What sets the Ramakrishna Mission apart from many spiritual organizations is the scale and seriousness of its humanitarian work. The Mission runs its own hospitals, dispensaries, maternity clinics, and tuberculosis treatment centers. It operates orphanages and homes for the elderly. Its educational footprint includes a university, colleges, vocational training centers, primary and high schools, teacher-training institutes, and schools for the visually impaired. In rural and tribal areas across India, the Mission has maintained sustained welfare programs for decades. After natural disasters, its monks are often among the first responders.
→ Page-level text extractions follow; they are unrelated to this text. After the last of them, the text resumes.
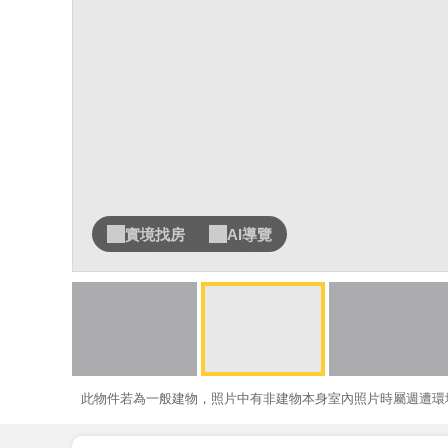
實境找房
AI導覽
此物件若為一般建物，照片中有非建物本身室內照片時屬週遭環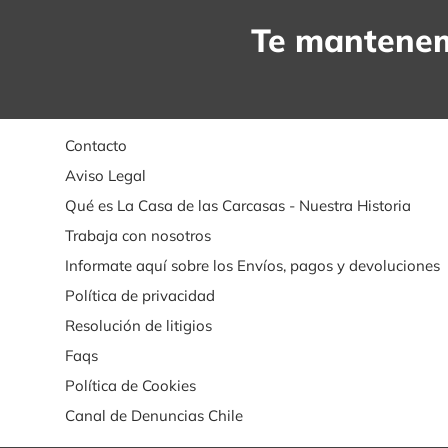
Te mantenem
Contacto
Aviso Legal
Qué es La Casa de las Carcasas - Nuestra Historia
Trabaja con nosotros
Informate aquí sobre los Envíos, pagos y devoluciones
Política de privacidad
Resolución de litigios
Faqs
Política de Cookies
Canal de Denuncias Chile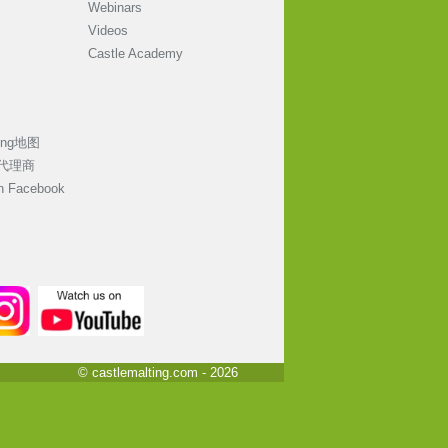
Webinars
Videos
Castle Academy
ting地图
代理商
on Facebook
© castlemalting.com -
2026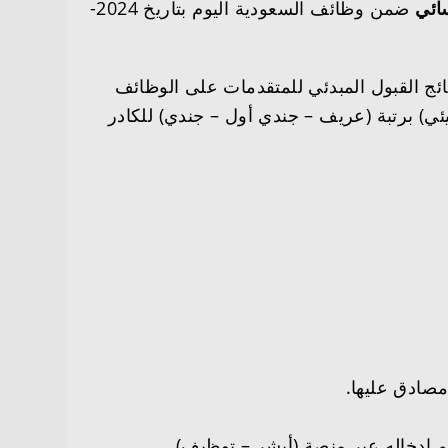
سائي
ضمن وظائف السعودية اليوم بتاريخ 2024-
تائج القبول المبدئي للمتقدمات على الوظائف
ي) برتبة (عريف – جندي أول – جندي) للكادر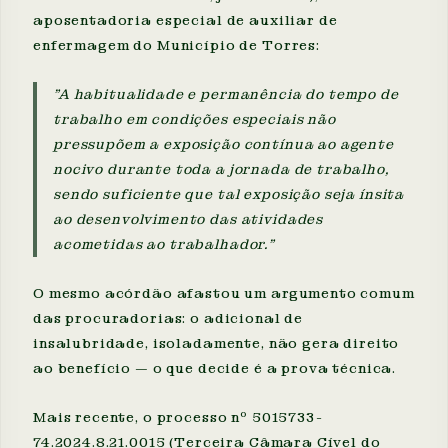
aposentadoria especial de auxiliar de
enfermagem do Município de Torres:
"A habitualidade e permanência do tempo de
trabalho em condições especiais não
pressupõem a exposição contínua ao agente
nocivo durante toda a jornada de trabalho,
sendo suficiente que tal exposição seja ínsita
ao desenvolvimento das atividades
acometidas ao trabalhador."
O mesmo acórdão afastou um argumento comum
das procuradorias: o adicional de
insalubridade, isoladamente, não gera direito
ao benefício — o que decide é a prova técnica.
Mais recente, o processo nº 5015733-
74.2024.8.21.0015 (Terceira Câmara Cível do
All of this is carried out as a direct expression of Vivekananda's teaching: that serving the poor and the suffering is itself a form of worship.
As of 2025, the Ramakrishna Math and Mission operate 263 centres worldwide: 200 in India, 26 in Bangladesh, 14 in the United States, and others scattered across Argentina, Australia, Japan, Singapore, the United Kingdom, and beyond. In South Asia, the centres mirror the Indian model of education and social service. In the West, they tend to focus on Vedanta teaching, book publishing, and personal spiritual guidance -- many operating under the name "Vedanta Society" or "Vedanta Centre." The Mission's approach has earned recognition from UNESCO, which gave it an honorary mention for its work promoting tolerance and nonviolence in 2002. A Jesuit scholar at Sophia University in Tokyo once described the monks as "extremely well respected both in India and abroad" and called them the Hindu group most open to interreligious dialogue.
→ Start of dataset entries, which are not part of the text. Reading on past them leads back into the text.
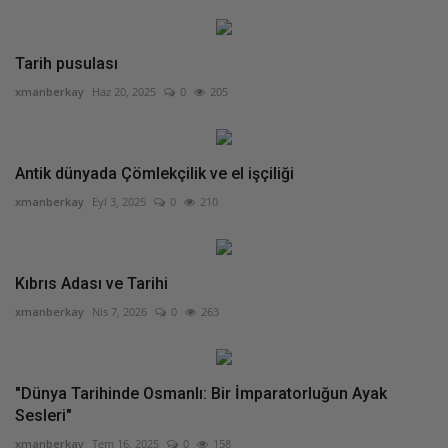
Tarih pusulası
xmanberkay
Haz 20, 2025
0
205
Antik dünyada Çömlekçilik ve el işçiliği
xmanberkay
Eyl 3, 2025
0
210
Kıbrıs Adası ve Tarihi
xmanberkay
Nis 7, 2026
0
263
"Dünya Tarihinde Osmanlı: Bir İmparatorluğun Ayak
Sesleri"
xmanberkay
Tem 16, 2025
0
158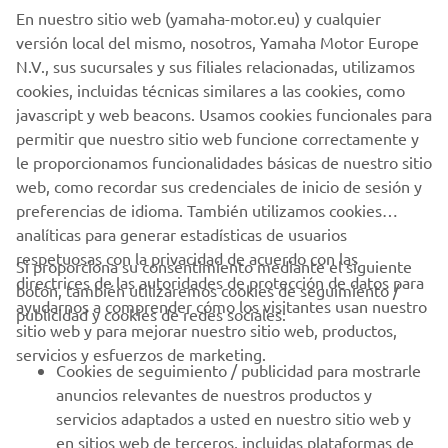
En nuestro sitio web (yamaha-motor.eu) y cualquier
Established (planned): End of November 2021
versión local del mismo, nosotros, Yamaha Motor Europe
N.V., sus sucursales y sus filiales relacionadas, utilizamos
Capital(at the time of establishment): 220,000,000 Indian
cookies, incluidas técnicas similares a las cookies, como
rupees (approx. 328 million yen)
javascript y web beacons. Usamos cookies funcionales para
Business: Manufacture of hub-mounted drive units for
permitir que nuestro sitio web funcione correctamente y
electrically power-assisted bicycles
le proporcionamos funcionalidades básicas de nuestro sitio
web, como recordar sus credenciales de inicio de sesión y
preferencias de idioma. También utilizamos cookies
analíticas para generar estadísticas de usuarios
respetuosas con la privacidad de acuerdo con las
Si proporciona su consentimiento mediante el siguiente
directrices de las autoridades de protección de datos para
botón, también utilizaremos cookies de seguimiento /
CORPORATIVO
ayudarnos a comprender cómo los visitantes usan nuestro
publicidad y cookies de redes sociales:
sitio web y para mejorar nuestro sitio web, productos,
servicios y esfuerzos de marketing.
PROFESIONALES
Cookies de seguimiento / publicidad para mostrarle
anuncios relevantes de nuestros productos y
MÁS YAMAHA
servicios adaptados a usted en nuestro sitio web y
en sitios web de terceros, incluidas plataformas de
The Mission's founding principle -- that all religions lead to the same goal if followed sincerely -- has occasionally created tension with its own identity. In 1980, the leadership petitioned Indian courts to declare the movement a non-Hindu minority religion, partly to protect its educational institutions from state interference. The Calcutta High Court agreed, but the Supreme Court of India overruled the decision in 1995, finding that the organization had all the characteristics of a Hindu body. The episode sparked considerable internal debate. Today, the Mission embraces a dual identity: it is a Hindu organization that emphasizes the harmony of all faiths. Among the earliest rules Vivekananda laid down was this: "Due respect and reverence should be paid to all religions, all preachers, and to the deities worshiped in all religions." At Belur Math, that principle is not merely stated but practiced, day after day, in the rhythm of communal prayer, chanting, and the ceremonial waving of lights known as arati.
Located at 22.37N, 88.21E on the western bank of the Hooghly River in Howrah district, near Kolkata. The sprawling Belur Math campus (40 acres) is visible along the riverbank. Nearest major airport is Netaji Subhash Chandra Bose International Airport (VECC), approximately 20 km northeast. Recommended viewing altitude: 2,000-3,000 feet for campus detail. The Hooghly River and Howrah Bridge provide strong visual navigation references.